Skittles is running a crazy marketing campaign right now, and it involves Twitter. Do click the Skittles link, and you won’t be led to a regular candy-colored website (although you’ll get a few candy-colored floating objects). Instead, you’ll see a Twitter search results page on just about any post that mentions Skittles, refreshing every few seconds.
Your Twitter profile can get its 15 seconds of fame if you mention Skittles now. Oh, did I mention you have to put in the keyword Skittles in the body of your tweet?
Twitter seems to be abuzz with Skittles talk right now. But is there any sense to their newfound popularity among the social media crowd? The mere mention of a keyword–not to mention a brand–might be enough to dilute the brand, particularly if it becomes overused. On the other hand, having it mentioned in a lot of places by a lot of people would surely be a big boost to popularity.
And now here I am finding myself craving for something sweet (and possibly a bit sour and colorful, too). Sadly, I couldn’t find a pack of Skittles inside my cupboard, or anywhere around the house, for that matter. I settle for some other piece of candy.

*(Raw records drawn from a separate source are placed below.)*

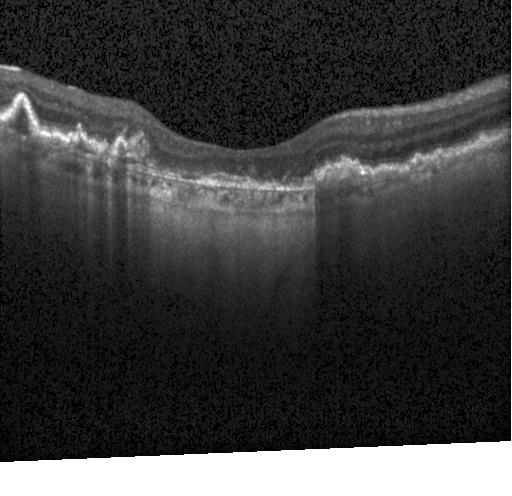

OCT line scan. Spectral-domain OCT. Through the macula.
Dx: choroidal neovascularization (CNV).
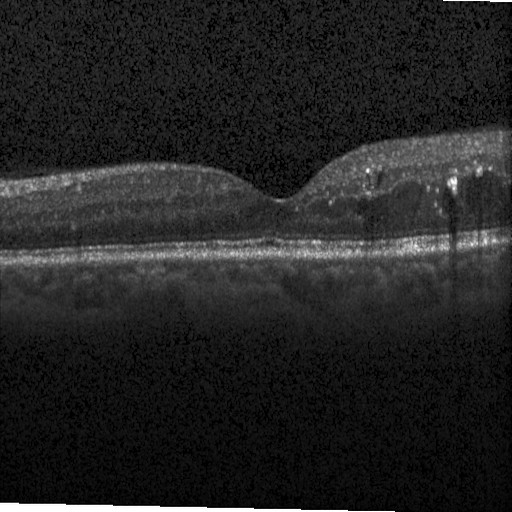 Retinal OCT B-scan · Heidelberg Spectralis · SD-OCT · centered on the fovea.
Macular OCT: DME.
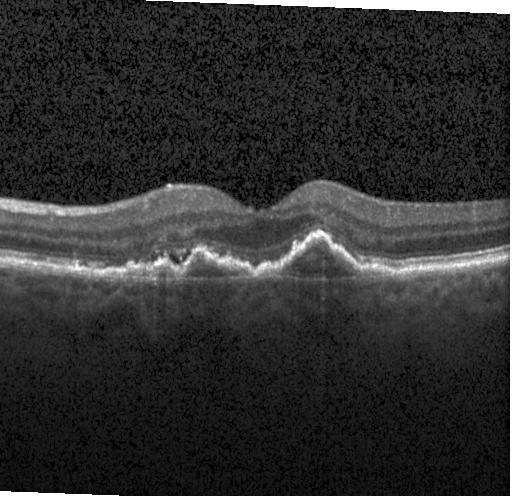
Finding: choroidal neovascularization.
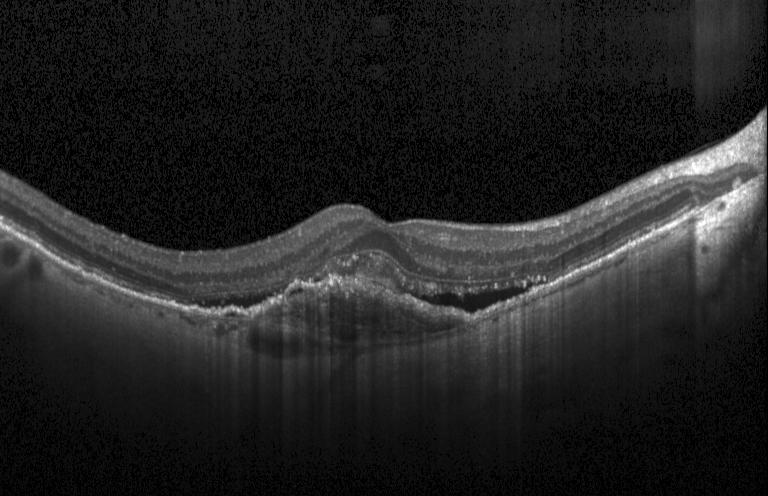
Spectral-domain OCT B-scan: a choroidal neovascular membrane.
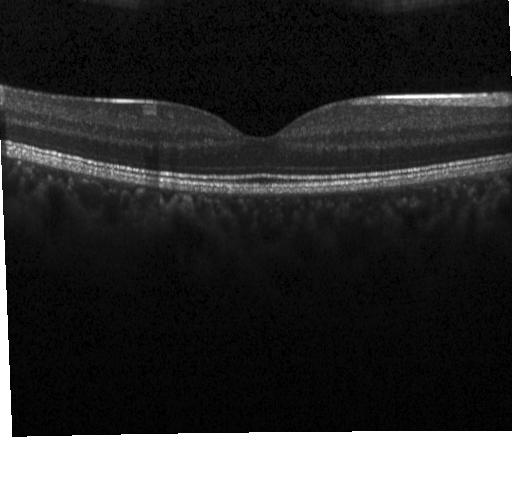 Spectral-domain optical coherence tomography · retinal OCT cross-section · horizontal scan through the fovea.
Diagnosis: no choroidal neovascularization, no diabetic macular edema, and no drusen.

If you can get the attention of the likes of @Scobleizer and @ChrisGarrett to Tweet about you, then I would agree this is one way to go if you want your brand to stick in people’s minds–or between their teeth, or the roofs of their mouths.
People will *definitely* be linking to #skittles I guarantee it – absolutely works as media bait AND link bait, wait and see 🙂 – @ChrisGarrett
But more importantly, if your Tweetbait is strong enough to lead the likes of myself to grab on to the nearest candy bar, mint or gumdrop, then you may have just artificially propped up demand, not just for Skittles, but for all things sweet, sour, or candylicious.
That probably beats any economic stimulus package. It’s inexpensive. It’s worldwide. And it’s sweet.